With the help of professional intervention services, the families of substance users can learn and understand effective solutions to help their loved ones see the need for treatment. The intervention is not about cutting them off and kicking them out of the house while being stern and forceful. We’re not here to make things difficult for them. The goal is to establish boundaries while holding them accountable and accepting their decisions. If that means continuing to use drugs or alcohol, they have that right. Families have the same right not to provide them further comfort.

Successful Interventions

Many families define achieving success as the substance user entering treatment. The same families tell us their loved ones have gone to treatment several times, and the treatment center failed. Rarely if ever do we have a family concede that perhaps the substance user or family members were partially to blame for failed attempts. Successfully getting the loved one to treatment and then allowing him or her to leave early is not a failure of the center or the treatment team, including the interventionist. We cannot control the substance user directly, but the family can control allowing their loved one to make bad decisions with impunity. 
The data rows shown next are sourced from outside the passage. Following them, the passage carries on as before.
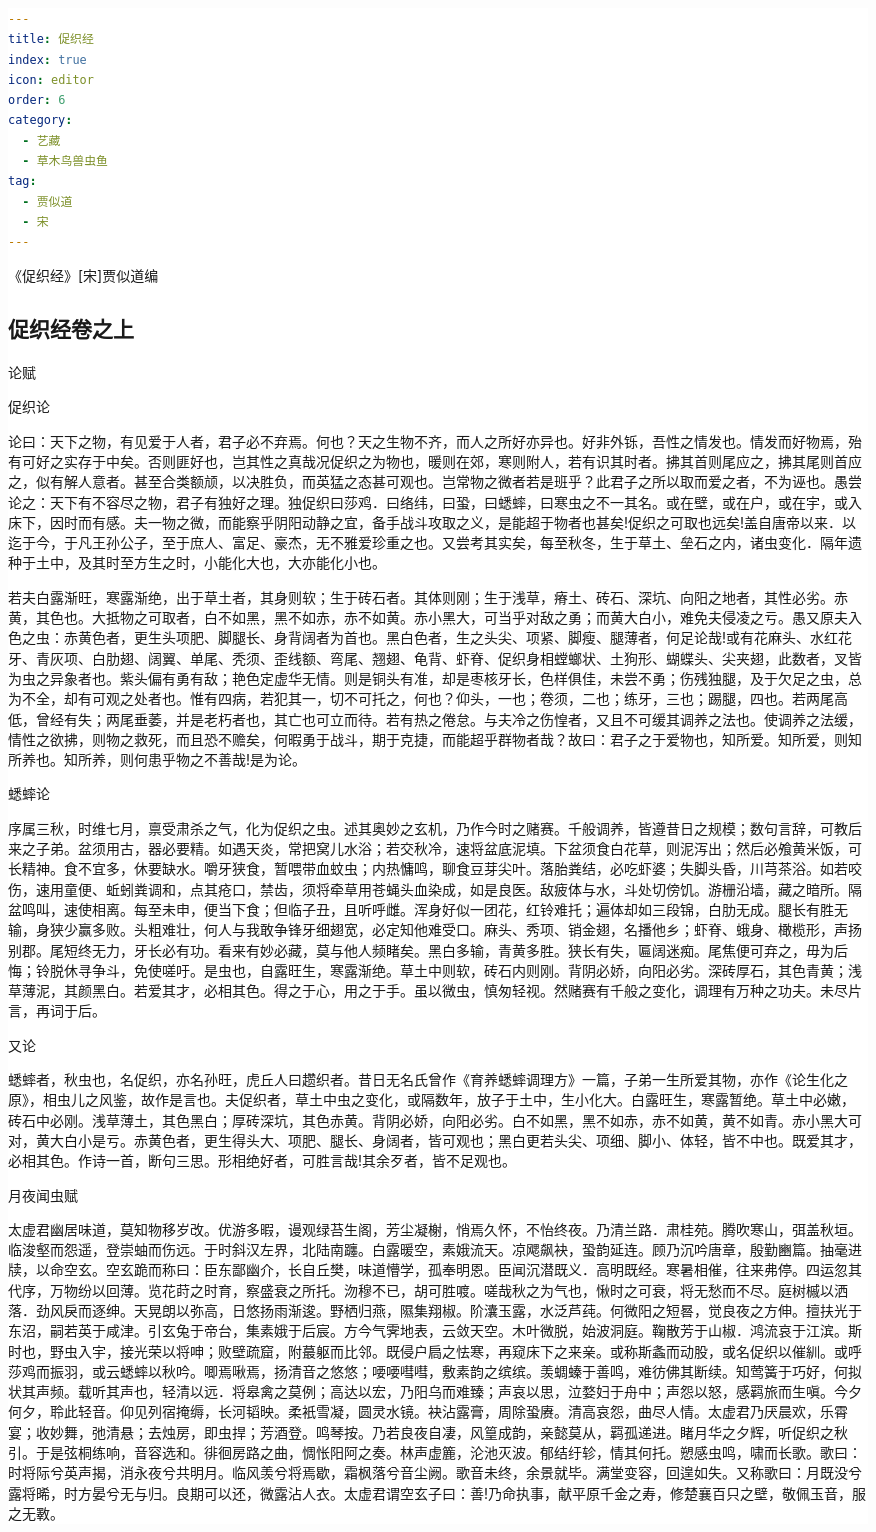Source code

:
 ```yaml
---
title: 促织经
index: true
icon: editor
order: 6
category:
  - 艺藏
  - 草木鸟兽虫鱼
tag:
  - 贾似道
  - 宋
---
```


《促织经》[宋]贾似道编  

## 促织经卷之上

论赋  

促织论  

论曰：天下之物，有见爱于人者，君子必不弃焉。何也？天之生物不齐，而人之所好亦异也。好非外铄，吾性之情发也。情发而好物焉，殆有可好之实存于中矣。否则匪好也，岂其性之真哉况促织之为物也，暖则在郊，寒则附人，若有识其时者。拂其首则尾应之，拂其尾则首应之，似有解人意者。甚至合类额颃，以决胜负，而英猛之态甚可观也。岂常物之微者若是班乎？此君子之所以取而爱之者，不为诬也。愚尝论之：天下有不容尽之物，君子有独好之理。独促织曰莎鸡．曰络纬，曰蛩，曰蟋蟀，曰寒虫之不一其名。或在壁，或在户，或在宇，或入床下，因时而有感。夫一物之微，而能察乎阴阳动静之宜，备手战斗攻取之义，是能超于物者也甚矣!促织之可取也远矣!盖自唐帝以来．以迄于今，于凡王孙公子，至于庶人、富足、豪杰，无不雅爱珍重之也。又尝考其实矣，每至秋冬，生于草土、垒石之内，诸虫变化．隔年遗种于土中，及其时至方生之时，小能化大也，大亦能化小也。  

若夫白露渐旺，寒露渐绝，出于草土者，其身则软；生于砖石者。其体则刚；生于浅草，瘠土、砖石、深坑、向阳之地者，其性必劣。赤黄，其色也。大抵物之可取者，白不如黑，黑不如赤，赤不如黄。赤小黑大，可当乎对敌之勇；而黄大白小，难免夫侵凌之亏。愚又原夫入色之虫：赤黄色者，更生头项肥、脚腿长、身背阔者为首也。黑白色者，生之头尖、项紧、脚瘦、腿薄者，何足论哉!或有花麻头、水红花牙、青灰项、白肋翅、阔翼、单尾、秃须、歪线额、弯尾、翘翅、龟背、虾脊、促织身相螳螂状、土狗形、蝴蝶头、尖夹翅，此数者，叉皆为虫之异象者也。紫头偏有勇有敌；艳色定虚华无情。则是铜头有准，却是枣核牙长，色样俱佳，未尝不勇；伤残独腿，及于欠足之虫，总为不全，却有可观之处者也。惟有四病，若犯其一，切不可托之，何也？仰头，一也；卷须，二也；练牙，三也；踢腿，四也。若两尾高低，曾经有失；两尾垂萎，并是老朽者也，其亡也可立而待。若有热之倦怠。与夫冷之伤惶者，又且不可缓其调养之法也。使调养之法缓，情性之欲拂，则物之救死，而且恐不赡矣，何暇勇于战斗，期于克捷，而能超乎群物者哉？故曰：君子之于爱物也，知所爱。知所爱，则知所养也。知所养，则何患乎物之不善哉!是为论。  

蟋蟀论  

序属三秋，时维七月，禀受肃杀之气，化为促织之虫。述其奥妙之玄机，乃作今时之赌赛。千般调养，皆遵昔日之规模；数句言辞，可教后来之子弟。盆须用古，器必要精。如遇天炎，常把窝儿水浴；若交秋冷，速将盆底泥填。下盆须食白花草，则泥泻出；然后必飧黄米饭，可长精神。食不宜多，休要缺水。嚼牙狭食，暂喂带血蚊虫；内热慵鸣，聊食豆芽尖叶。落胎粪结，必吃虾婆；失脚头昏，川芎茶浴。如若咬伤，速用童便、蚯蚓粪调和，点其疮口，禁齿，须将牵草用苍蝇头血染成，如是良医。敌疲体与水，斗处切傍饥。游栅沿墙，藏之暗所。隔盆鸣叫，速使相离。每至未申，便当下食；但临子丑，且听呼雌。浑身好似一团花，红铃难托；遍体却如三段锦，白肋无成。腿长有胜无输，身狭少赢多败。头粗难壮，何人与我敢争锋牙细翅宽，必定知他难受口。麻头、秀项、销金翅，名播他乡；虾脊、蛾身、橄榄形，声扬别郡。尾短终无力，牙长必有功。看来有妙必藏，莫与他人频睹矣。黑白多输，青黄多胜。狭长有失，匾阔迷痴。尾焦便可弃之，毋为后悔；铃脱休寻争斗，免使嗟吁。是虫也，自露旺生，寒露渐绝。草土中则软，砖石内则刚。背阴必娇，向阳必劣。深砖厚石，其色青黄；浅草薄泥，其颜黑白。若爱其才，必相其色。得之于心，用之于手。虽以微虫，慎匆轻视。然赌赛有千般之变化，调理有万种之功夫。未尽片言，再词于后。  

又论  

蟋蟀者，秋虫也，名促织，亦名孙旺，虎丘人曰趱织者。昔日无名氏曾作《育养蟋蟀调理方》一篇，子弟一生所爱其物，亦作《论生化之原》，相虫儿之风鉴，故作是言也。夫促织者，草土中虫之变化，或隔数年，放子于土中，生小化大。白露旺生，寒露暂绝。草土中必嫩，砖石中必刚。浅草薄土，其色黑白；厚砖深坑，其色赤黄。背阴必娇，向阳必劣。白不如黑，黑不如赤，赤不如黄，黄不如青。赤小黑大可对，黄大白小是亏。赤黄色者，更生得头大、项肥、腿长、身阔者，皆可观也；黑白更若头尖、项细、脚小、体轻，皆不中也。既爱其才，必相其色。作诗一首，断句三思。形相绝好者，可胜言哉!其余歹者，皆不足观也。  

月夜闻虫赋  

太虚君幽居味道，莫知物移岁改。优游多暇，谩观绿苔生阁，芳尘凝榭，悄焉久怀，不怡终夜。乃清兰路．肃桂苑。腾吹寒山，弭盖秋垣。临浚壑而怨遥，登崇蚰而伤远。于时斜汉左界，北陆南躔。白露暖空，素娥流天。凉飔飙袂，蛩韵延连。顾乃沉吟唐章，殷勤豳篇。抽毫进牍，以命空玄。空玄跪而称曰：臣东鄙幽介，长自丘樊，味道懵学，孤奉明恩。臣闻沉潜既义．高明既经。寒暑相催，往来弗停。四运忽其代序，万物纷以回薄。览花莳之时育，察盛衰之所托。沕穆不已，胡可胜喥。嗟哉秋之为气也，愀时之可衰，将无愁而不尽。庭树槭以洒落．劲风戾而逐绅。天晃朗以弥高，日悠扬雨渐逡。野栖归燕，隰集翔椒。阶灢玉露，水泛芦莼。何微阳之短晷，觉良夜之方伸。擅扶光于东沼，嗣若英于咸津。引玄兔于帝台，集素娥于后宸。方今气霁地表，云敛天空。木叶微脱，始波洞庭。鞠散芳于山椒．鸿流哀于江滨。斯时也，野虫入宇，接光荣以将呻；败壁疏窟，附蕞躯而比邻。既侵户扃之怯寒，再窥床下之来亲。或称斯螽而动股，或名促织以催紃。或呼莎鸡而振羽，或云蟋蟀以秋吟。唧焉啾焉，扬清音之悠悠；喓喓嘒嘒，敷素韵之缤缤。羡蜩螓于善鸣，难彷佛其断续。知莺簧于巧好，何拟状其声频。载听其声也，轻清以远．将皋禽之莫例；高达以宏，乃阳乌而难臻；声哀以思，泣婺妇于舟中；声怨以怒，感羁旅而生嗔。今夕何夕，聆此轻音。仰见列宿掩缛，长河韬映。柔衹雪凝，圆灵水镜。袂沾露膏，周除蛩赓。清高哀怨，曲尽人情。太虚君乃厌晨欢，乐霄宴；收妙舞，弛清悬；去烛房，即虫捍；芳酒登。鸣琴按。乃若良夜自凄，风篁成韵，亲懿莫从，羁孤递进。睹月华之夕辉，听促织之秋引。于是弦桐练响，音容选和。徘徊房路之曲，惆怅阳阿之奏。林声虚簏，沦池灭波。郁结纡轸，情其何托。愬感虫鸣，啸而长歌。歌曰：时将际兮英声揭，消永夜兮共明月。临风羡兮将焉歇，霜枫落兮音尘阙。歌音未终，余景就毕。满堂变容，回遑如失。又称歌曰：月既没兮露将晞，时方晏兮无与归。良期可以还，微露沾人衣。太虚君谓空玄子曰：善!乃命执事，献平原千金之寿，修楚襄百只之壁，敬佩玉音，服之无斁。  
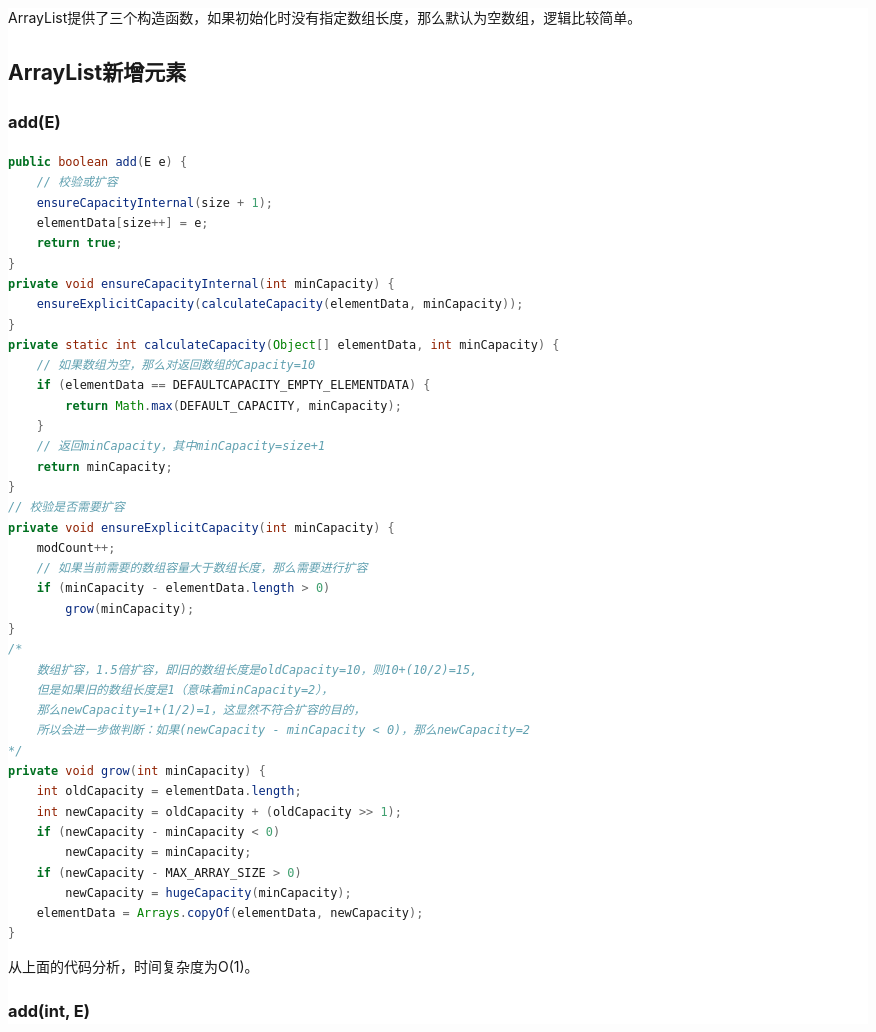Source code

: ArrayList提供了三个构造函数，如果初始化时没有指定数组长度，那么默认为空数组，逻辑比较简单。

## ArrayList新增元素

### add(E)

```java
public boolean add(E e) {
    // 校验或扩容
    ensureCapacityInternal(size + 1); 
    elementData[size++] = e;
    return true;
}
private void ensureCapacityInternal(int minCapacity) {
    ensureExplicitCapacity(calculateCapacity(elementData, minCapacity));
}
private static int calculateCapacity(Object[] elementData, int minCapacity) {
    // 如果数组为空，那么对返回数组的Capacity=10
    if (elementData == DEFAULTCAPACITY_EMPTY_ELEMENTDATA) {
        return Math.max(DEFAULT_CAPACITY, minCapacity);
    }
    // 返回minCapacity，其中minCapacity=size+1
    return minCapacity;
}
// 校验是否需要扩容
private void ensureExplicitCapacity(int minCapacity) {
    modCount++;
    // 如果当前需要的数组容量大于数组长度，那么需要进行扩容
    if (minCapacity - elementData.length > 0)
        grow(minCapacity);
}
/*
	数组扩容，1.5倍扩容，即旧的数组长度是oldCapacity=10，则10+(10/2)=15,
	但是如果旧的数组长度是1（意味着minCapacity=2），
	那么newCapacity=1+(1/2)=1，这显然不符合扩容的目的，
	所以会进一步做判断：如果(newCapacity - minCapacity < 0)，那么newCapacity=2
*/
private void grow(int minCapacity) {
    int oldCapacity = elementData.length;
    int newCapacity = oldCapacity + (oldCapacity >> 1);
    if (newCapacity - minCapacity < 0)
        newCapacity = minCapacity;
    if (newCapacity - MAX_ARRAY_SIZE > 0)
        newCapacity = hugeCapacity(minCapacity);
    elementData = Arrays.copyOf(elementData, newCapacity);
}
```

从上面的代码分析，时间复杂度为O(1)。

### add(int, E)
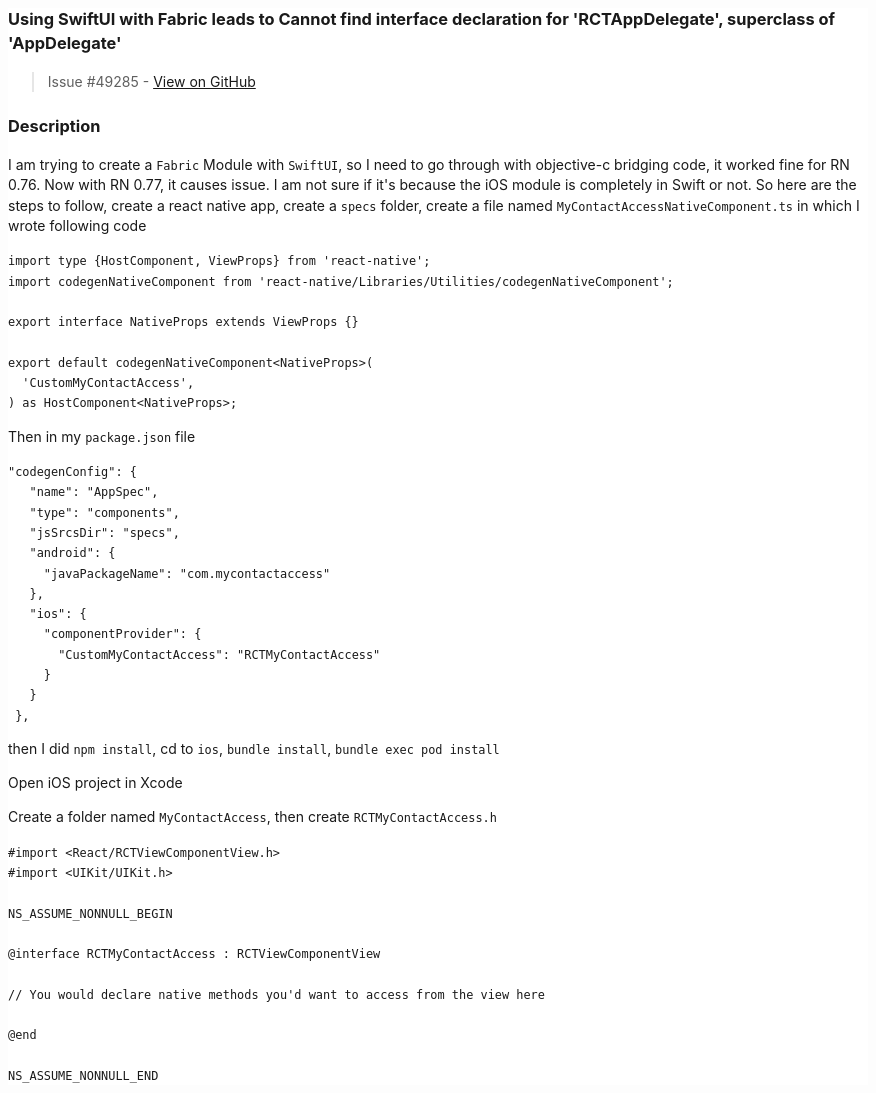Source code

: ### Using SwiftUI with Fabric leads to Cannot find interface declaration for 'RCTAppDelegate', superclass of 'AppDelegate'

> Issue #49285 - [View on GitHub](https://github.com/facebook/react-native/issues/49285)

### Description

I am trying to create a `Fabric` Module with `SwiftUI`, so I need to go through with objective-c bridging code, it worked fine for RN 0.76. Now with RN 0.77, it causes issue. I am not sure if it's because the iOS module is completely in Swift or not. So here are the steps to follow, create a react native app, create a `specs` folder, create a file named `MyContactAccessNativeComponent.ts` in which I wrote following code

```
import type {HostComponent, ViewProps} from 'react-native';
import codegenNativeComponent from 'react-native/Libraries/Utilities/codegenNativeComponent';

export interface NativeProps extends ViewProps {}

export default codegenNativeComponent<NativeProps>(
  'CustomMyContactAccess',
) as HostComponent<NativeProps>;

```

Then in my `package.json` file


 ```
"codegenConfig": {
    "name": "AppSpec",
    "type": "components",
    "jsSrcsDir": "specs",
    "android": {
      "javaPackageName": "com.mycontactaccess"
    },
    "ios": {
      "componentProvider": {
        "CustomMyContactAccess": "RCTMyContactAccess"
      }
    }
  },
```

then I did `npm install`, cd to `ios`, `bundle install`, `bundle exec pod install`

Open iOS project in Xcode

Create a folder named `MyContactAccess`, then create `RCTMyContactAccess.h`


```
#import <React/RCTViewComponentView.h>
#import <UIKit/UIKit.h>

NS_ASSUME_NONNULL_BEGIN

@interface RCTMyContactAccess : RCTViewComponentView

// You would declare native methods you'd want to access from the view here

@end

NS_ASSUME_NONNULL_END
```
Successful interventions and treatment outcomes should not be defined by a particular viewpoint. Many parts of the intervention process combine to contribute to the overall outcome. The more a family accepts and follows suggested solutions, the greater the likelihood of a positive outcome. Success can best be defined as a family realizing they did everything possible to help their loved one and stopped doing things that allowed the situation to get worse. Acceptance, self-awareness, family recovery, healing family wounds, and closure are all good gauges when considering what constitutes success. 

The most formidable challenge we professionals face is families not accepting our suggested solutions. Rather, they only hear us challenging theirs. Interventions are as much about families letting go of old ideas as they are about being open to new ones. Before a family can do something about the problem, they must stop allowing the problem to persist. These same thoughts and principles apply to your loved one in need of help.